** Consegna **
Trascrivi per favore, parola per parola e riga per riga, tutti i record riportati qui sotto, lasciando fuori le immagini.

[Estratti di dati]
· · · ·

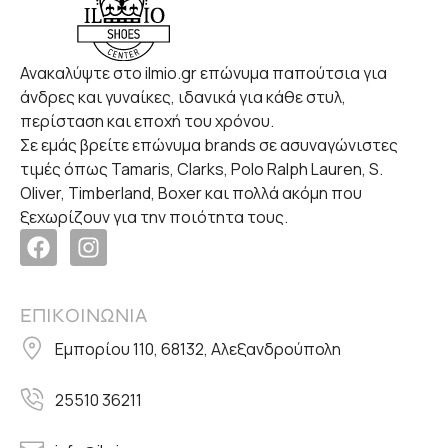
Ανακαλύψτε στο ilmio.gr επώνυμα παπούτσια για
άνδρες και γυναίκες, ιδανικά για κάθε στυλ,
περίσταση και εποχή του χρόνου.
Σε εμάς βρείτε επώνυμα brands σε ασυναγώνιστες
τιμές όπως Tamaris, Clarks, Polo Ralph Lauren, S.
Oliver, Timberland, Boxer και πολλά ακόμη που
ξεχωρίζουν για την ποιότητα τους.
ΕΠΙΚΟΙΝΩΝΙΑ
Εμπορίου 110, 68132, Αλεξανδρούπολη
25510 36211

· · · ·

** Soluzione proposta **
Ανακαλύψτε στο ilmio.gr επώνυμα παπούτσια για
άνδρες και γυναίκες, ιδανικά για κάθε στυλ,
περίσταση και εποχή του χρόνου.
Σε εμάς βρείτε επώνυμα brands σε ασυναγώνιστες
τιμές όπως Tamaris, Clarks, Polo Ralph Lauren, S.
Oliver, Timberland, Boxer και πολλά ακόμη που
ξεχωρίζουν για την ποιότητα τους.
ΕΠΙΚΟΙΝΩΝΙΑ
Εμπορίου 110, 68132, Αλεξανδρούπολη
25510 36211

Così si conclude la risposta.